Et de poursuivre : “Qu’on ne nous dise pas que c’est parce qu’elles avaient des mots d’ordre différents de ceux de la majorité qu’elles ont été attaquées. Sinon, pourquoi on n’a encore jamais vu de manifestants portant le drapeau amazigh [berbère] se faire agresser ? Personne ne m’a demandé mon avis sur le carré féministe, ce n’est pas une idée que j’aurais défendue si j’avais participé au débat sur la question, mais maintenant que ce carré existe, j’en suis totalement solidaire. À tous ceux qui nous demandent de nous taire et d’attendre, je réponds : la démocratie se fera avec les femmes, l’égalité entière et totale, ou elle ne se fera pas. Ceux qui veulent préserver l’image exemplaire qu’ils se font des manifestations peuvent encore sauver cette image en vous rendant nombreux et nombreuses au carré féministe de la Fac centrale d’Alger dès vendredi prochain.”
« Soyons nombreux au Carré féministe »
Pour sa part, l’écrivain Kamel Daoud note : “On ne peut pas vouloir la liberté pour soi et l’interdire pour la femme algérienne. On ne peut pas dénoncer un système injuste et reproduire cette injustice sur la femme. On ne peut pas rêver d’une Algérie meilleure pour soi mais qui n’est pas meilleure pour les femmes algériennes. On ne peut pas dénoncer un régime et avoir ses mœurs face à la femme. La liberté est entière ou c’est une injustice. On ne peut pas dire ‘dégagez tous maintenant !’ aux gangs du régime et dire aux femmes ‘ce n’est pas le moment’. On est contre ce régime même quand il est dans nos esprits et nos habitudes. Ou bien on ne l’est pas.”
Amazigh Kateb [auteur, compositeur et interprète] a également réagi sur sa page : “Ceux qui s’attaquent aux féministes dans les manifestations sont soit des balataguia [hommes de main au service du pouvoir], soit des abrutis qui, dans un cas comme dans l’autre, nuisent au mouvement et aux femmes”, assène-t-il.

» DONNÉES FOURNIES
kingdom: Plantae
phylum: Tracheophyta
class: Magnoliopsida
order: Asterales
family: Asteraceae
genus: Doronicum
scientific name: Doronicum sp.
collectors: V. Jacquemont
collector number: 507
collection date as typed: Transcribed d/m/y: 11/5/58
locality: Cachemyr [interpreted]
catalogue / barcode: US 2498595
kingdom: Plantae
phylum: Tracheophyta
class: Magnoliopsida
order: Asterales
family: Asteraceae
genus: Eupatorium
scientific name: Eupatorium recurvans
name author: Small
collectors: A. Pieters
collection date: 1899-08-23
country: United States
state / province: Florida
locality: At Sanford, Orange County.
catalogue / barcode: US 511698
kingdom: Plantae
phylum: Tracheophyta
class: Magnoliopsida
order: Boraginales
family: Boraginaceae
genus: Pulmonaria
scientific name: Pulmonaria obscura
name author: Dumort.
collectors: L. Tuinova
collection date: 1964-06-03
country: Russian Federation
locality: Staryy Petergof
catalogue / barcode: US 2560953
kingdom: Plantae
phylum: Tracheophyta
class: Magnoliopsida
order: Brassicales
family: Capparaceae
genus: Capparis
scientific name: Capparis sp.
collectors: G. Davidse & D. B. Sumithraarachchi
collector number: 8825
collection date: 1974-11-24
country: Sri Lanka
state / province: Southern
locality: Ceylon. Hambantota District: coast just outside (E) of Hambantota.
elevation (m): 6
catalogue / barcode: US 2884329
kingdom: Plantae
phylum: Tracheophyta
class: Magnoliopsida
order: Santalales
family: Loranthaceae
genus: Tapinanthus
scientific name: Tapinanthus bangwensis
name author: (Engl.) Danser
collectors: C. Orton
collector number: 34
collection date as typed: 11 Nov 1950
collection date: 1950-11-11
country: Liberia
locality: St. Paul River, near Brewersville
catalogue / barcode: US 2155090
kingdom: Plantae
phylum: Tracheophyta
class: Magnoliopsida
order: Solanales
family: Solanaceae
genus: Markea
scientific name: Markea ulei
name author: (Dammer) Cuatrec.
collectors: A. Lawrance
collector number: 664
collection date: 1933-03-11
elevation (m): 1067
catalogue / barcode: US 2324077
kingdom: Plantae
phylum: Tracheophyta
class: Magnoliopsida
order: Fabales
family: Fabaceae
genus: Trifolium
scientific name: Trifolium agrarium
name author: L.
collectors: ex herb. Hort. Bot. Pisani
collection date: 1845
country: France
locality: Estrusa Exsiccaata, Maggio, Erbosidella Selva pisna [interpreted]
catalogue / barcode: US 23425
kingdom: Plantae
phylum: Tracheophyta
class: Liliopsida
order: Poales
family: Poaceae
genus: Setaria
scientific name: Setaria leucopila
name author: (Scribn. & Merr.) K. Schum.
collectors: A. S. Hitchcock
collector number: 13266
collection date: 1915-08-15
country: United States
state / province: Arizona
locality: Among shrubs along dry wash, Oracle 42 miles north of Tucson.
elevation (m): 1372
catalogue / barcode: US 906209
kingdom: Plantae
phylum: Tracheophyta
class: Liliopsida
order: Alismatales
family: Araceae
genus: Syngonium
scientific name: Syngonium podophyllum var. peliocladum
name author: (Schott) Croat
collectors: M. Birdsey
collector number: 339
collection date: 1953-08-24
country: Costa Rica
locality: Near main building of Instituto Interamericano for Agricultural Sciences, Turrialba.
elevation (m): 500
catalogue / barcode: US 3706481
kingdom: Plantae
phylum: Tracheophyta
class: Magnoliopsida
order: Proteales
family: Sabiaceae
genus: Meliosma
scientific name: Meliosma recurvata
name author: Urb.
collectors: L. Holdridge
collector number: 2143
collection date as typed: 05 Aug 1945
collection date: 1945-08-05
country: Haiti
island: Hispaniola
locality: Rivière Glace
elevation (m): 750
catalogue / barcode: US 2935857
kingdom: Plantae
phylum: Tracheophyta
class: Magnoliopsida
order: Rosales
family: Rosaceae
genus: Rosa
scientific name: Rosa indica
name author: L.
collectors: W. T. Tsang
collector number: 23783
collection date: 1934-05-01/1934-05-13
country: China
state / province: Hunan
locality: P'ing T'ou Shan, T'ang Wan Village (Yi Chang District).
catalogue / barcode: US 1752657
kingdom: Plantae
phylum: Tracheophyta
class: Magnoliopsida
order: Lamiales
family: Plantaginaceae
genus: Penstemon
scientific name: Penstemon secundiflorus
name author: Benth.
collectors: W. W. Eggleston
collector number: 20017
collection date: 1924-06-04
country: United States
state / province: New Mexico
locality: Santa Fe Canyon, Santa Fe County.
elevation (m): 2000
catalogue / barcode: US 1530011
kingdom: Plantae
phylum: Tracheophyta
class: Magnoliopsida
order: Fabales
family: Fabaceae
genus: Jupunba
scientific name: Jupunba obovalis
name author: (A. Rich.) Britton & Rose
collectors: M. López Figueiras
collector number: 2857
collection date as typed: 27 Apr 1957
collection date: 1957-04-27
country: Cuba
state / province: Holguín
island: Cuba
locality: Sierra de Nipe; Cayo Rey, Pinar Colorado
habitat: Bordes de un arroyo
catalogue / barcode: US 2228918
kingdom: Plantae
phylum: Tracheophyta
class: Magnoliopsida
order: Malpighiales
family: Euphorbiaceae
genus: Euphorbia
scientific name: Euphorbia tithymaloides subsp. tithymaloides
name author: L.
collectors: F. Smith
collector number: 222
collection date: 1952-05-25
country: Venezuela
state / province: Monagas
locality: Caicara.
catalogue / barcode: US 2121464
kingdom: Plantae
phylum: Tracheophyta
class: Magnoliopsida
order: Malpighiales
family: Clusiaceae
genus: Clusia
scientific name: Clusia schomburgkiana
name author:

» SÉRIE D'EXERCICES
1. Selon le texte sur le carré féministe, quelle profession exerce Kamel Daoud ?
2. Prolongez le texte sur le carré féministe à partir de l'endroit où il s'arrête.
Les items ne sont pas nécessaires pour faire ces exercices.

» CORRIGÉ DES EXERCICES
1. Il est écrivain.

2.
Leila Saadna, autre militante très active, fera remarquer fort utilement dans une publication sur les réseaux sociaux : “La semaine dernière, notre carré féministe devant la Fac centrale a été particulièrement bien reçu par plusieurs groupes de manifestantes et manifestants, qui ont repris avec nous nos slogans comme ‘Silmiya, nesswiya, tahya el m’ra el djazairiya’ (Pacifique, féminine, vive la femme algérienne !). L’ambiance était magnifique et pleine d’espoir”. Cela pour “montrer que nous n’étions pas isolées mais bien au cœur de la manifestation car nous faisons partie du peuple”, précise Leila. Tous au carré féministe vendredi prochain pour scander ensemble : “Silmiya, nesswiya, tayha el m’ra el djazairiya !”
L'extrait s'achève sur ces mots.